# INFORMATION SHOWN:
::::::::::

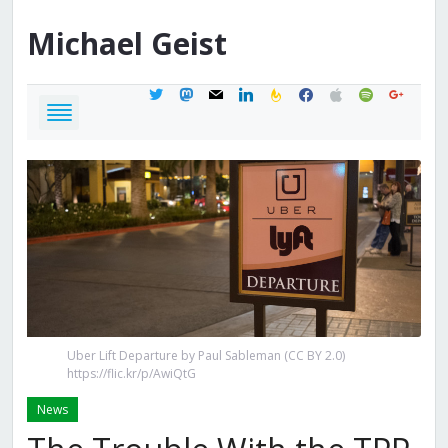
Michael
Geist
twitter
mastodon
mail
linkedin
feedburner
facebook
apple
spotify
google
Uber Lift Departure by Paul Sableman (CC BY 2.0)
https://flic.kr/p/AwiQtG
News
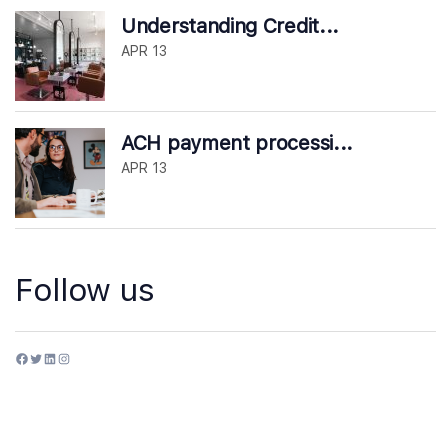
Understanding Credit...
APR 13
ACH payment processi...
APR 13
Follow us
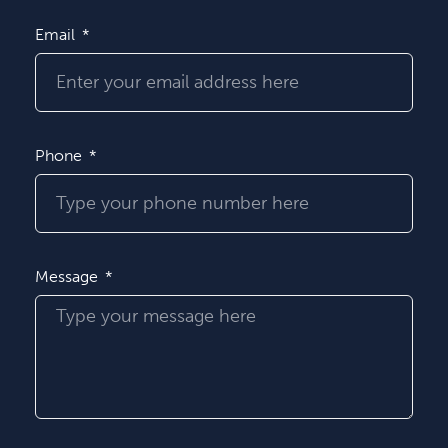
Email
Phone
Message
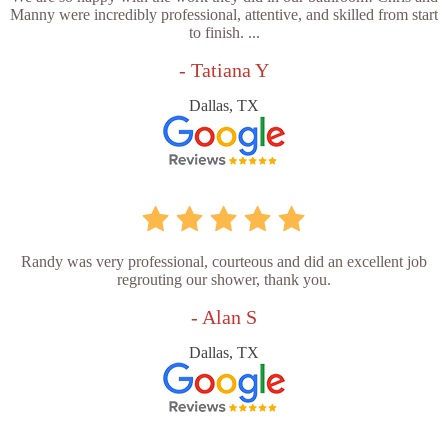
Manny were incredibly professional, attentive, and skilled from start
to finish. ...
- Tatiana Y
Dallas, TX
Randy was very professional, courteous and did an excellent job
regrouting our shower, thank you.
- Alan S
Dallas, TX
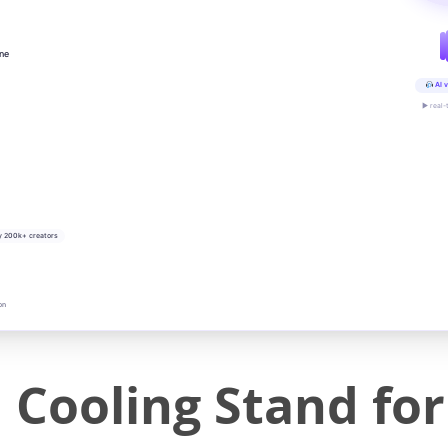
ine
AI v
▶ real-
y 200k+ creators
on
 Cooling Stand fo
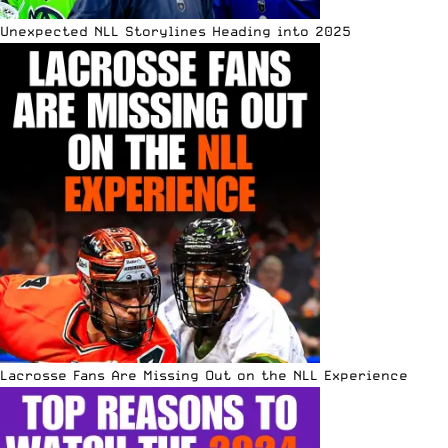
Unexpected NLL Storylines Heading into 2025
Lacrosse Fans Are Missing Out on the NLL Experience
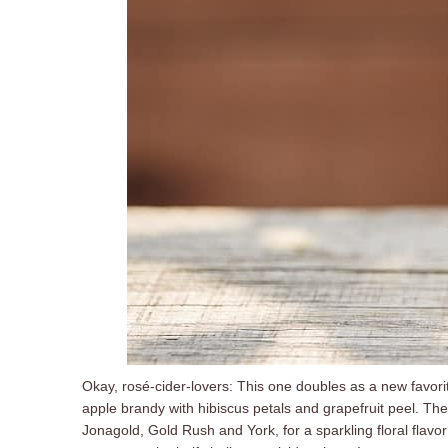
Okay, rosé-cider-lovers: This one doubles as a new favorit
apple brandy with hibiscus petals and grapefruit peel. Th
Jonagold, Gold Rush and York, for a sparkling floral flavo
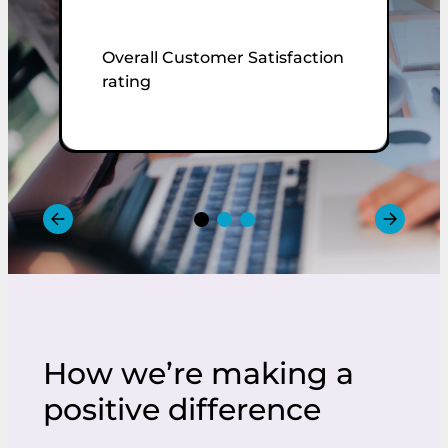
Overall Customer Satisfaction
C
rating
r
How we’re making a
positive difference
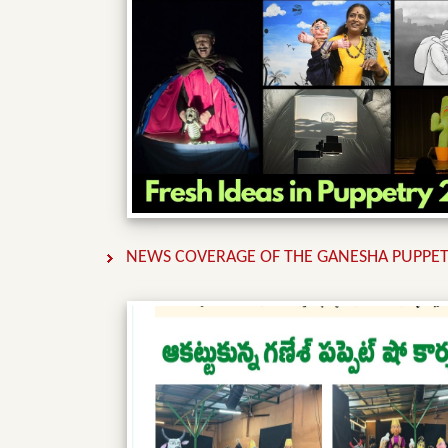
NEWS COVERAGE OF THE GANESHA PUPPET 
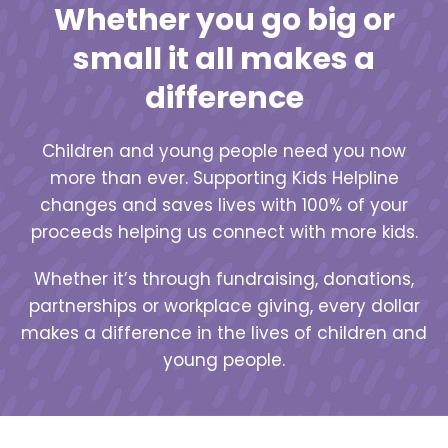
Whether you go big or
small it all makes a
difference
Children and young people need you now
more than ever. Supporting Kids Helpline
changes and saves lives with 100% of your
proceeds helping us connect with more kids.
Whether it’s through fundraising, donations,
partnerships or workplace giving, every dollar
makes a difference in the lives of children and
young people.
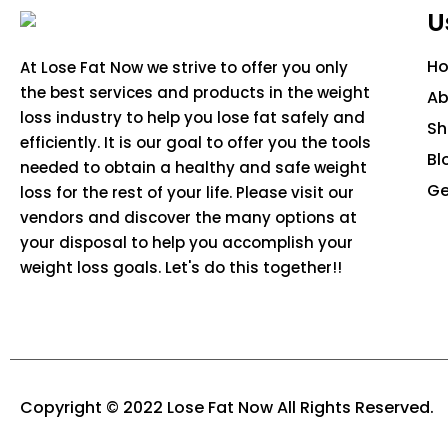
U
H
At Lose Fat Now we strive to offer you only
the best services and products in the weight
Ab
loss industry to help you lose fat safely and
S
efficiently. It is our goal to offer you the tools
Bl
needed to obtain a healthy and safe weight
Ge
loss for the rest of your life. Please visit our
vendors and discover the many options at
your disposal to help you accomplish your
weight loss goals. Let's do this together!!
Copyright © 2022 Lose Fat Now All Rights Reserved.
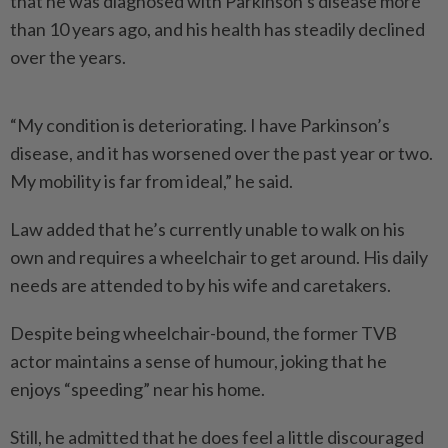
that he was diagnosed with Parkinson’s disease more
than 10 years ago, and his health has steadily declined
over the years.
“My condition is deteriorating. I have Parkinson’s
disease, and it has worsened over the past year or two.
My mobility is far from ideal,” he said.
Law added that he’s currently unable to walk on his
own and requires a wheelchair to get around. His daily
needs are attended to by his wife and caretakers.
Despite being wheelchair-bound, the former TVB
actor maintains a sense of humour, joking that he
enjoys “speeding” near his home.
Still, he admitted that he does feel a little discouraged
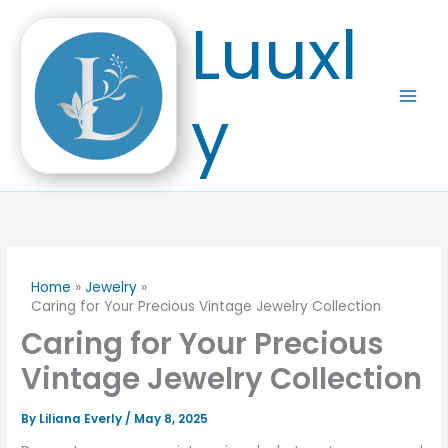
Skip
Luuxl
to
content
y
Home
Jewelry
Caring for Your Precious Vintage Jewelry Collection
Caring for Your Precious
Vintage Jewelry Collection
By
Liliana Everly
/
May 8, 2025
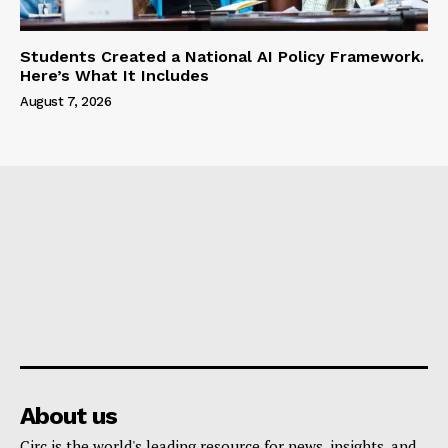
Students Created a National AI Policy Framework.
Here’s What It Includes
August 7, 2026
About us
Circ is the world's leading resource for news, insights, and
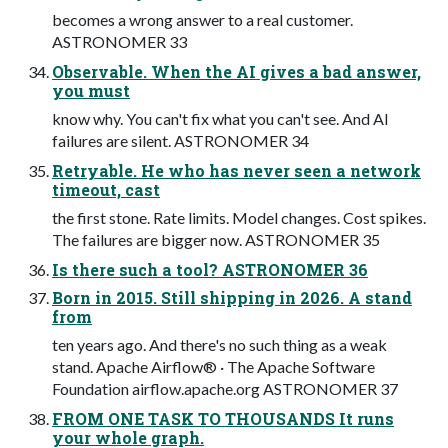
becomes a wrong answer to a real customer.
ASTRONOMER 33
Observable. When the AI gives a bad answer,
you must
know why. You can't fix what you can't see. And AI
failures are silent. ASTRONOMER 34
Retryable. He who has never seen a network
timeout, cast
the first stone. Rate limits. Model changes. Cost spikes.
The failures are bigger now. ASTRONOMER 35
Is there such a tool? ASTRONOMER 36
Born in 2015. Still shipping in 2026. A stand
from
ten years ago. And there's no such thing as a weak
stand. Apache Airflow® · The Apache Software
Foundation airflow.apache.org ASTRONOMER 37
FROM ONE TASK TO THOUSANDS It runs
your whole graph.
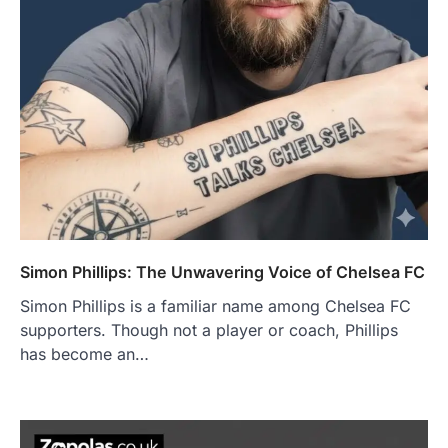
Simon Phillips: The Unwavering Voice of Chelsea FC
Simon Phillips is a familiar name among Chelsea FC
supporters. Though not a player or coach, Phillips
has become an…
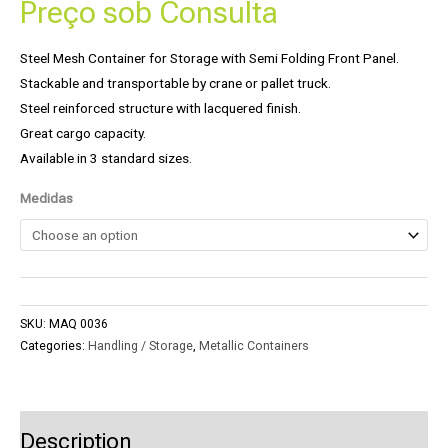
Preço sob Consulta
Steel Mesh Container for Storage with Semi Folding Front Panel.
Stackable and transportable by crane or pallet truck.
Steel reinforced structure with lacquered finish.
Great cargo capacity.
Available in 3 standard sizes.
Medidas
SKU:
MAQ 0036
Categories:
Handling / Storage
,
Metallic Containers
Description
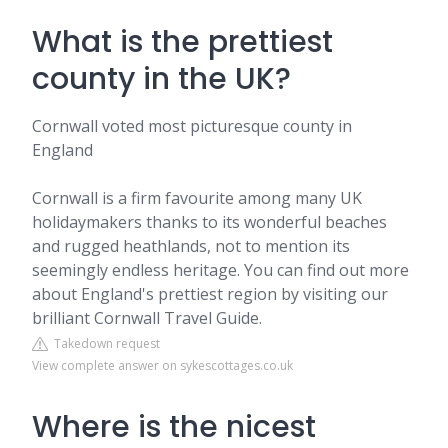
What is the prettiest
county in the UK?
Cornwall voted most picturesque county in
England
Cornwall is a firm favourite among many UK
holidaymakers thanks to its wonderful beaches
and rugged heathlands, not to mention its
seemingly endless heritage. You can find out more
about England's prettiest region by visiting our
brilliant Cornwall Travel Guide.
Takedown request
View complete answer on sykescottages.co.uk
Where is the nicest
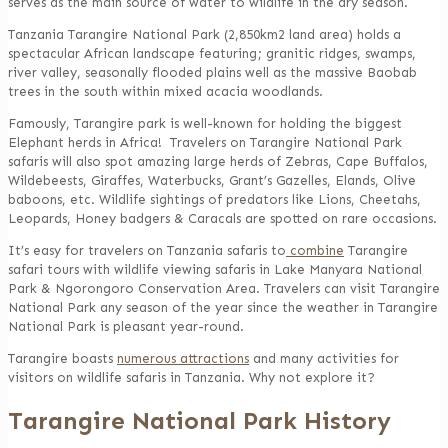
serves as the main source of water to wildlife in the dry season.
Tanzania Tarangire National Park (2,850km2 land area) holds a
spectacular African landscape featuring; granitic ridges, swamps,
river valley, seasonally flooded plains well as the massive Baobab
trees in the south within mixed acacia woodlands.
Famously, Tarangire park is well-known for holding the biggest
Elephant herds in Africa! Travelers on Tarangire National Park
safaris will also spot amazing large herds of Zebras, Cape Buffalos,
Wildebeests, Giraffes, Waterbucks, Grant’s Gazelles, Elands, Olive
baboons, etc. Wildlife sightings of predators like Lions, Cheetahs,
Leopards, Honey badgers & Caracals are spotted on rare occasions.
It’s easy for travelers on Tanzania safaris to
combine
Tarangire
safari tours with wildlife viewing safaris in Lake Manyara National
Park & Ngorongoro Conservation Area. Travelers can visit Tarangire
National Park any season of the year since the weather in Tarangire
National Park is pleasant year-round.
Tarangire boasts
numerous attractions
and many activities for
visitors on wildlife safaris in Tanzania. Why not explore it?
Tarangire National Park History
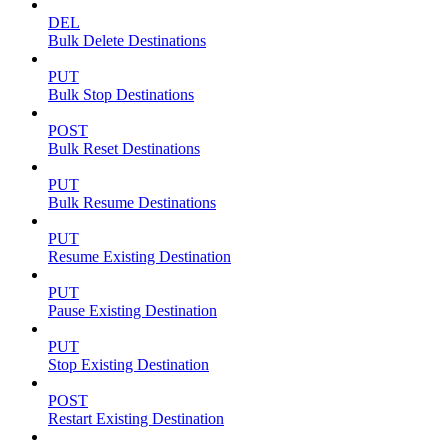
DEL
Bulk Delete Destinations
PUT
Bulk Stop Destinations
POST
Bulk Reset Destinations
PUT
Bulk Resume Destinations
PUT
Resume Existing Destination
PUT
Pause Existing Destination
PUT
Stop Existing Destination
POST
Restart Existing Destination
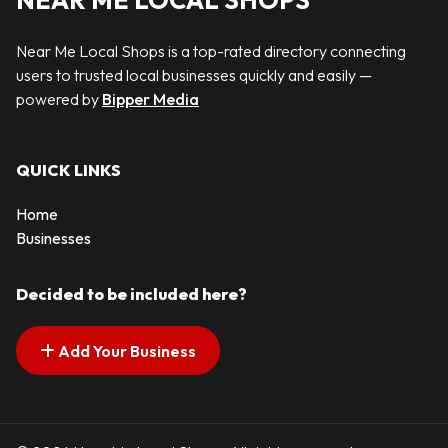
NEAR ME LOCAL SHOPS
Near Me Local Shops is a top-rated directory connecting
users to trusted local businesses quickly and easily —
powered by
Bipper Media
QUICK LINKS
Home
Businesses
Decided to be included here?
Add Your Business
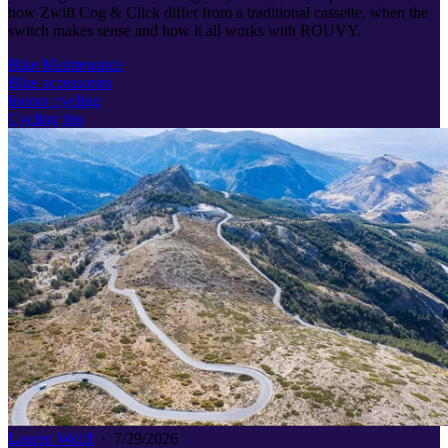
how Zwift Cog & Click differ from a traditional cassette, when the
switch makes sense and how it all works with ROUVY.
Bike Maintenance
Bike accessories
Indoor cycling
Cycling tips
Lauren Wolff
·
7/29/2026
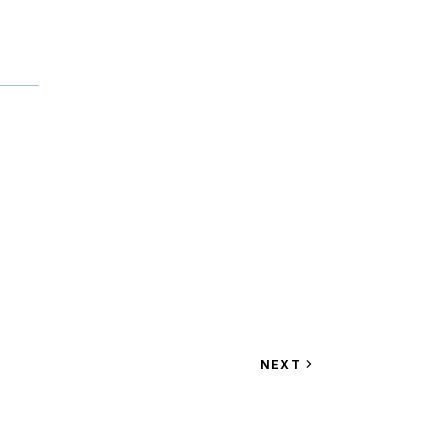
VIEW
NEXT
EVENT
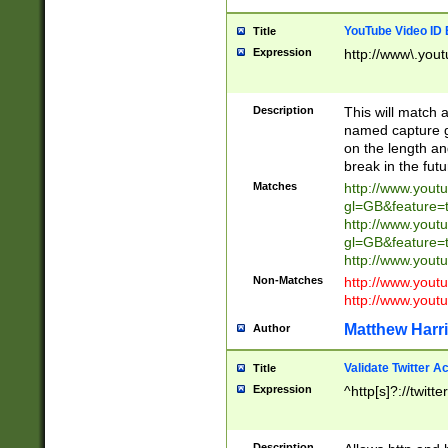
YouTube Video ID 
Title
Expression
http://www\.yout
Description
This will match a
named capture gr
on the length and
break in the fut
Matches
http://www.yout
gl=GB&feature=
http://www.yout
gl=GB&feature=
http://www.you
Non-Matches
http://www.yout
http://www.you
Matthew Harr
Author
Validate Twitter A
Title
Expression
^http[s]?://twitt
Description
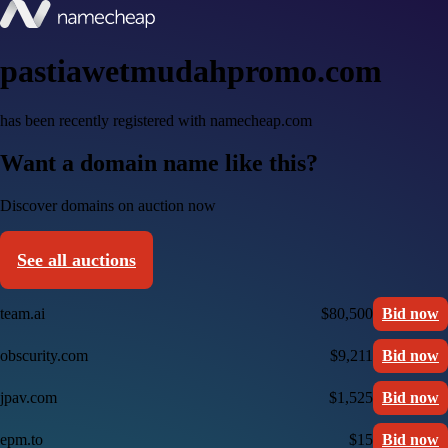
pastiawetmudahpromo.com
has been recently registered with namecheap.com
Want a domain name like this?
Discover domains on auction now
See all auctions
team.ai
$80,500
Bid now
obscurity.com
$9,211
Bid now
jpav.com
$1,525
Bid now
epm.to
$15
Bid now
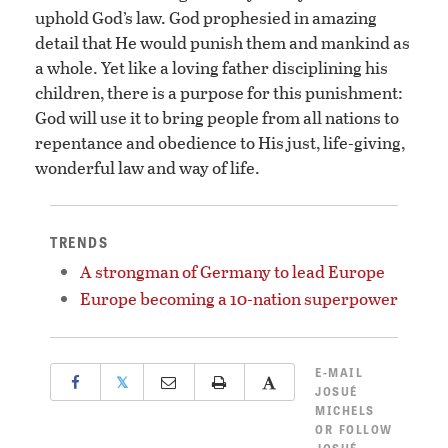
uphold God’s law. God prophesied in amazing
detail that He would punish them and mankind as
a whole. Yet like a loving father disciplining his
children, there is a purpose for this punishment:
God will use it to bring people from all nations to
repentance and obedience to His just, life-giving,
wonderful law and way of life.
TRENDS
A strongman of Germany to lead Europe
Europe becoming a 10-nation superpower
E-MAIL
𝕏
JOSUÉ
MICHELS
OR
FOLLOW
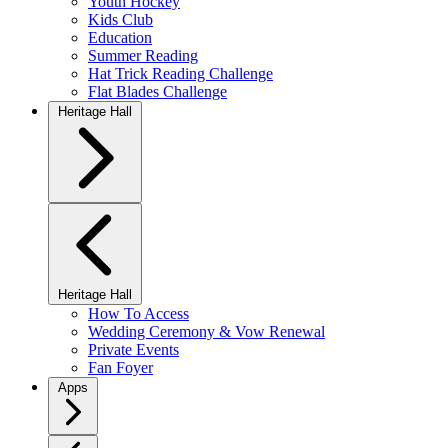
Youth Hockey
Kids Club
Education
Summer Reading
Hat Trick Reading Challenge
Flat Blades Challenge
Heritage Hall
Heritage Hall
How To Access
Wedding Ceremony & Vow Renewal
Private Events
Fan Foyer
Apps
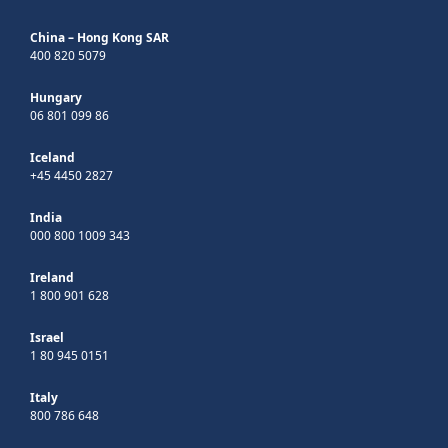
China – Hong Kong SAR
400 820 5079
Hungary
06 801 099 86
Iceland
+45 4450 2827
India
000 800 1009 343
Ireland
1 800 901 628
Israel
1 80 945 0151
Italy
800 786 648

::::::::::

Write the number of lines in the listing above that contain the word "apple". No other text should appear.

2